Maria Carolina Santos / 10/10/2022
Em primeiro plano, à direita da imagem, tanque de guerra passa pela avenida em frente ao Palácio do Planalto, que se vê ao fundo, sob céu azul sem nuvens.

Crédito: Marcelo Camargo/Agência Brasil

Em maio deste ano, o Instituto General Villas Bôas, com apoio do Instituto Sagres e do Instituto Federalista, lançou o Projeto de Nação – O Brasil em 2035. Nas 93 páginas do documento, as entidades mantidas por militares apresentam suas projeções para diversas atuações do Estado. Propõem remover as restrições “radicais” da legislação indígena e ambiental e cobrar mensalidade nas universidades públicas, entre outras sandices. O lançamento do documento na época foi feito com pompa e circunstância e teve a presença do vice-presidente da República, Hamilton Mourão, e apoio do presidente Jair Bolsonaro. 

A redação do documento é como se fosse um livro de História redigido daqui a algumas décadas. O texto de apresentação explica que é o relatório do escritório brasileiro de uma consultoria internacional fictícia feito em um hipotético 2035. Ao falar da cobrança do pagamento de procedimentos do Sistema Único de Saúde (SUS), por exemplo, o texto afirma que “a partir de 2022 os governos passaram a cobrar indenizações” e que “em 2035 o sistema apresenta melhores condições de sustentabilidade”.

Talvez pela proposta infantilizada da redação do documento, talvez pelo desconhecimento do meio militar, boa parte da grande mídia não deu atenção ao documento e à audácia dos militares em fazer tal projeção. Mas os textos não escaparam ao olhar crítico do historiador Manuel Domingos Neto, que organizou o livro Comentários a um Delírio Militarista, que será lançado nesta terça-feira (11), às 19h, no Armazém do Campo do Recife. O evento terá uma conversa entre Manuel e o articulista e coronel da reserva do Exército Marcelo Pimentel, um dos mais ativos críticos da politização das Forças Armadas.

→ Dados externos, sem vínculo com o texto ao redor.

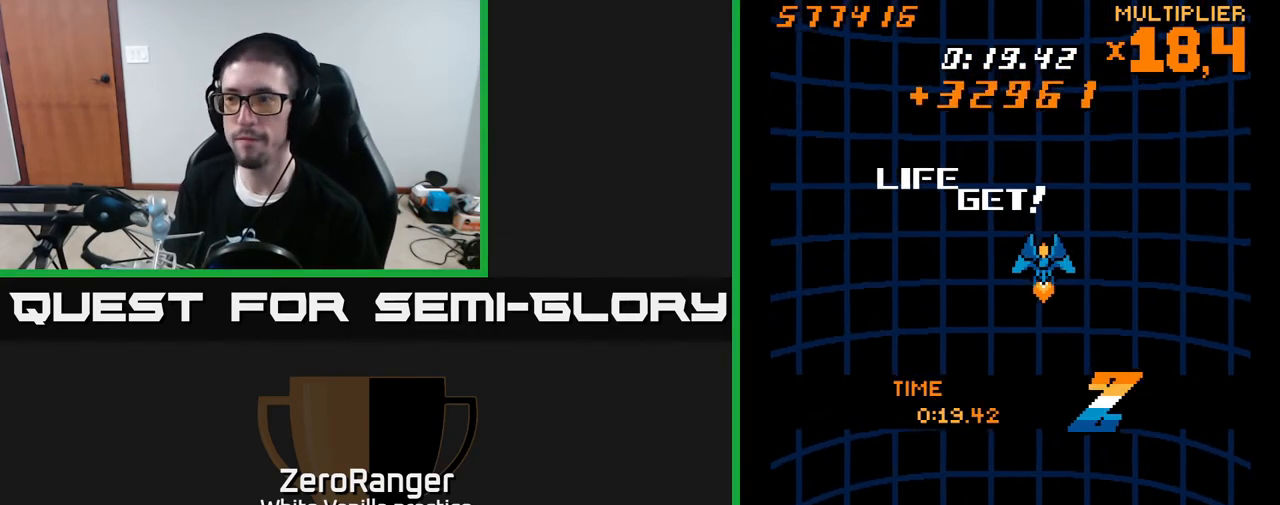
{"buttons": [], "right_stick": "center", "events": []}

A publicação reúne 41 autores, que criticam e desmentem os “delírios” apresentados pelos militares no Projeto de Nação. Para Manuel, o documento é importante para entender as aspirações dos militares brasileiro porque é a “a mais completa e clara reunião das múltiplas e variadas proposições da ultradireita brasileira. Estas proposições não são novas e eram conhecidas. Mas, reunidas assim, num só documento, permitem compreender com clareza o que o liberalismo pretende fazer com nosso país”.

Em entrevista para a Marco Zero, Manuel vê a iniciativa dos militares em propor tal documento como uma reafirmação de que as cúpulas militares sempre imaginaram a nação como uma dádiva dos quartéis. “São os instrumentos de força do Estado pretendendo se sobrepor ao próprio Estado. Desde a Proclamação da República, os militares brasileiros se acostumaram a mandar através de ditaduras. Nos interregnos democráticos, nunca se desarmaram. Não há razão para imaginar que mudem sua índole nesta fase da vida nacional. É da natureza dos comandos corporativos desejarem o poder sobre tudo e sobre todos”, disse.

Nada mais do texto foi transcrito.